Estwing has been busy adding to their line of sportsman and combat axes with designs for campers, hunters, and soldiers. For military use, dusky camo is the new black.
The Estwing AL-Pro hammer is the latest framing hammer from the company, and its forged aluminum handle alone makes it notably different from any other striking tool in memory. Inside the aluminum head, a chamber filled with loose shot gives the hammer the hit of a dead-blow hammer to reduce vibration. Smooth or milled face models are available but not interchangeable. The steel face and claws are permanently attached, not replaceable as the cap-head bolts seem to suggest. We only wish this had been around when we were trying to find the best framing hammer.
eMeasure eTAPE16/BT Bluetooth Tape Measure
eMeasure is a small company that wants to change how people measure—and more importantly—record the measurements they make. Starting with their eTAPE16 and now onto their latest eTAPE16/BT with Bluetooth connectivity, the devices offer manual and digital measuring for about 30 and 50 dollars respectively. Both tapes have digital displays which show measurements in inch or metric units, including feet and fractional inches, fractional inches, decimal inches, and decimal feet in units down to 1 mm, 1/16 inch, .1 inch, and .01 feet. Buttons on the tape allow you to set your measurements from the front or back of the case, display the center mark of a measurement (rounded up to the nearest 1/16 inch), re-zero at a certain spot, or save measurements in one of two memories. The Bluetooth connected model can use a basic data recording app made by the company or an app made by a software partner with cut list tables and additional features.
For most construction professionals, the 16-foot length of the tape is too limited so the company is working on a 25 footer.
Oxx claims that they make the world’s toughest coffee maker.

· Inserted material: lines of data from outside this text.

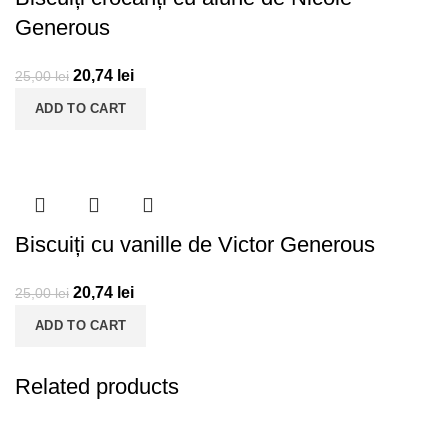
Generous
20,74
lei
25,00
lei
ADD TO CART
Biscuiți cu vanille de Victor Generous
20,74
lei
25,00
lei
ADD TO CART
Related products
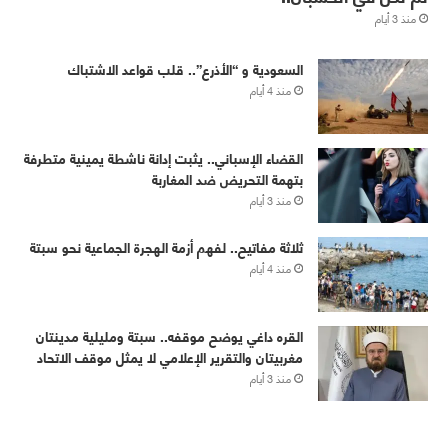
منذ 3 أيام
‏⁧‫السعودية‬⁩ و “الأذرع”.. قلب قواعد الاشتباك
منذ 4 أيام
القضاء الإسباني.. يثبت إدانة ناشطة يمينية متطرفة
بتهمة التحريض ضد المغاربة
منذ 3 أيام
ثلاثة مفاتيح.. لفهم أزمة الهجرة الجماعية نحو سبتة
منذ 4 أيام
القره داغي يوضح موقفه.. سبتة ومليلية مدينتان
مغربيتان والتقرير الإعلامي لا يمثل موقف الاتحاد
منذ 3 أيام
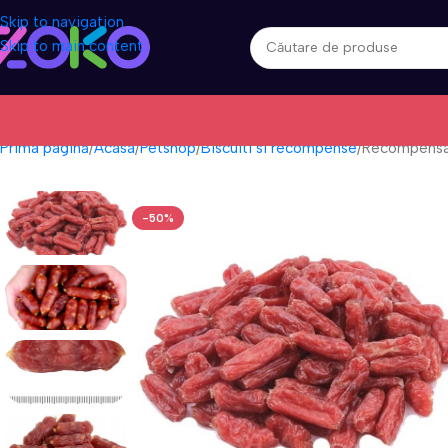
Skip to navigation
Skip to main content
Prima pagină
Acasa
Petshop
Biscuiti si recompense
Recompensa 
-50%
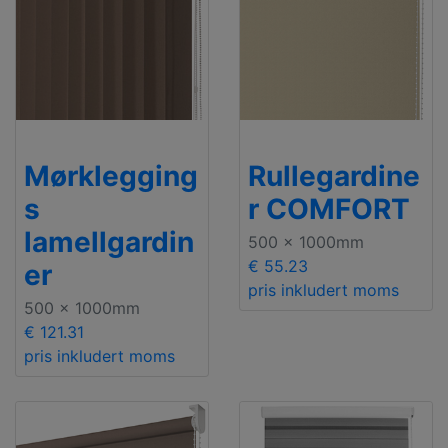
Mørklegging
Rullegardine
s
r COMFORT
lamellgardin
500 x 1000mm
€ 55.23
er
pris inkludert moms
500 x 1000mm
€ 121.31
pris inkludert moms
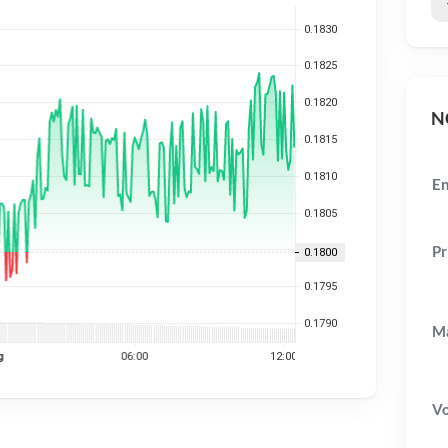
NG
En
Pr
Ma
V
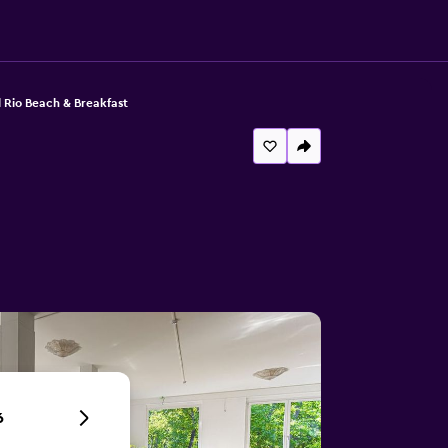
 Rio Beach & Breakfast
6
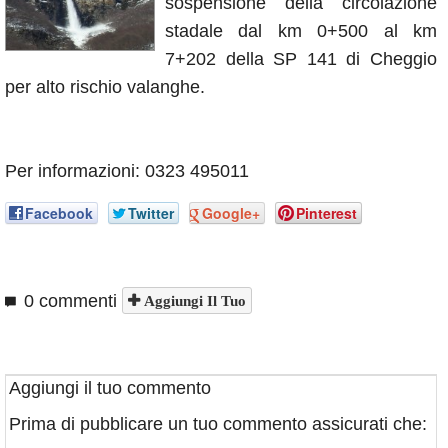
sospensione della circolazione
Annunci
stadale dal km 0+500 al km
7+202 della SP 141 di Cheggio
per alto rischio valanghe.
Per informazioni: 0323 495011
Facebook
Twitter
Google+
Pinterest
0 commenti
Aggiungi Il Tuo
Aggiungi il tuo commento
Prima di pubblicare un tuo commento assicurati che:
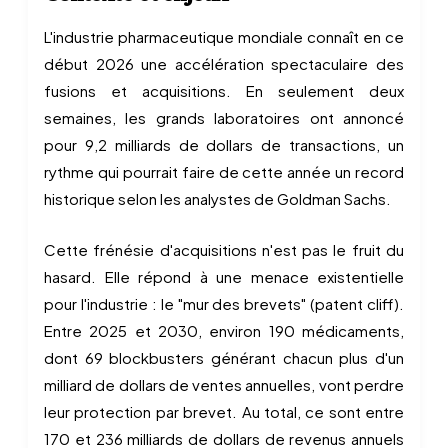
L'industrie pharmaceutique mondiale connaît en ce
début 2026 une accélération spectaculaire des
fusions et acquisitions. En seulement deux
semaines, les grands laboratoires ont annoncé
pour 9,2 milliards de dollars de transactions, un
rythme qui pourrait faire de cette année un record
historique selon les analystes de Goldman Sachs.
Cette frénésie d'acquisitions n'est pas le fruit du
hasard. Elle répond à une menace existentielle
pour l'industrie : le "mur des brevets" (patent cliff).
Entre 2025 et 2030, environ 190 médicaments,
dont 69 blockbusters générant chacun plus d'un
milliard de dollars de ventes annuelles, vont perdre
leur protection par brevet. Au total, ce sont entre
170 et 236 milliards de dollars de revenus annuels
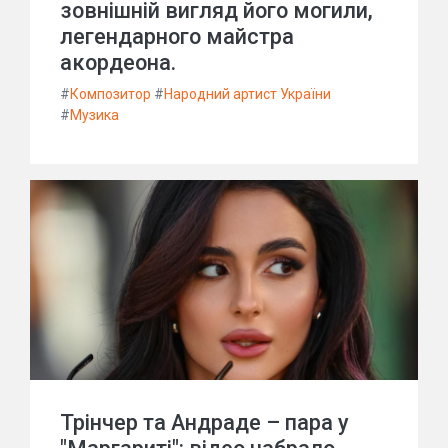
зовнішній вигляд його могили,
легендарного майстра
акордеона.
#
Композитор
#
Народний артист України
#
Музика
Трінчер та Андраде – пара у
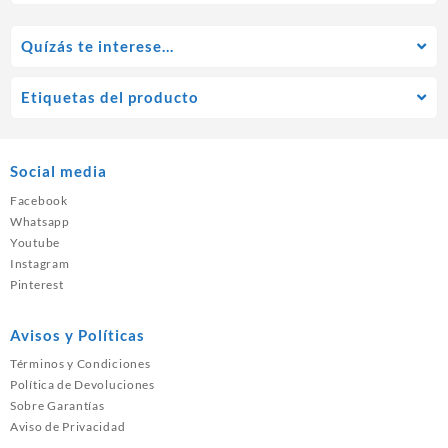
Quízás te interese…
Etiquetas del producto
Social media
Facebook
Whatsapp
Youtube
Instagram
Pinterest
Avisos y Políticas
Términos y Condiciones
Política de Devoluciones
Sobre Garantías
Aviso de Privacidad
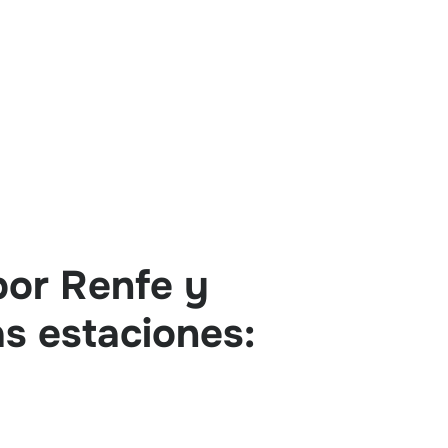
por Renfe y
as estaciones:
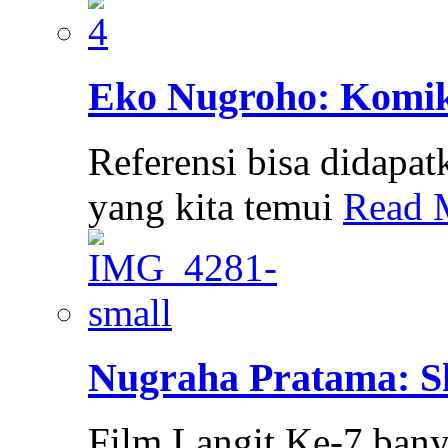
Eko Nugroho: Komik
Referensi bisa didapat
yang kita temui
Read 
Nugraha Pratama: Sk
Film Langit Ke-7 bany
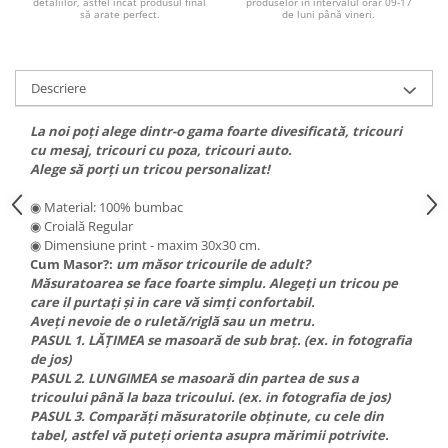
detaliilor, astfel încat produsul final
produselor în intervalul orar 09-17
PAUL WALKER STICKER
să arate perfect.
de luni până vineri.
PENTRU FETE
PRODUSE IN TRENDING
Descriere
SETURI STICKERE
La noi poți alege dintr-o gama foarte divesificată, tricouri
STICKERE CAPAC REZERVOR
cu mesaj, tricouri cu poza, tricouri auto.
STICKERE CRĂCIUN
Alege să porți un tricou personalizat!
STICKERE CU ANIMALE
◉ Material: 100% bumbac
◉ Croială Regular
STICKERE GEAM MIC
◉ Dimensiune print - maxim 30x30 cm.
STICKERE JDM
Cum Masor?:
um măsor tricourile de adult?
Măsuratoarea se face foarte simplu. Alegeți un tricou pe
STICKERE PENTRU CAPOTA
care il purtați și in care vă simți confortabil.
Aveți nevoie de o ruletă/riglă sau un metru.
STICKERE PENTRU LATERALE
PASUL 1. LĂȚIMEA se masoară de sub braț. (ex. in fotografia
STICKERE PERSONALIZATE
de jos)
PASUL 2. LUNGIMEA se masoară din partea de sus a
STICKERE PRAGURI
tricoului până la baza tricoului. (ex. in fotografia de jos)
STICKERE PRINTATE
PASUL 3. Comparăți măsuratorile obținute, cu cele din
tabel, astfel vă puteți orienta asupra mărimii potrivite.
STICKERE UTILAJE AGRICOLE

After our Oxx CoffeeBoxx review we’d have to agree. Made to take to the job site but with enough cool factor to fit in at the man cave, the CoffeeBoxx is admittedly our most coveted coffee fabrication vector anywhere.
The “ruggedized” coffee maker (their word) packs up tightly for transport and the unit boasts a water and dust resistant IP54 rating. The unit works with all K-cup compatible single-serving coffee pods and also dispenses up to 85 ounces of hot water for tea, oatmeal, and instant soup. The $230 price tag seems high at first, but if this machine can help keep guys on site instead of taking off to the nearest gas station for coffee breaks, you’ll probably get a lot more work done.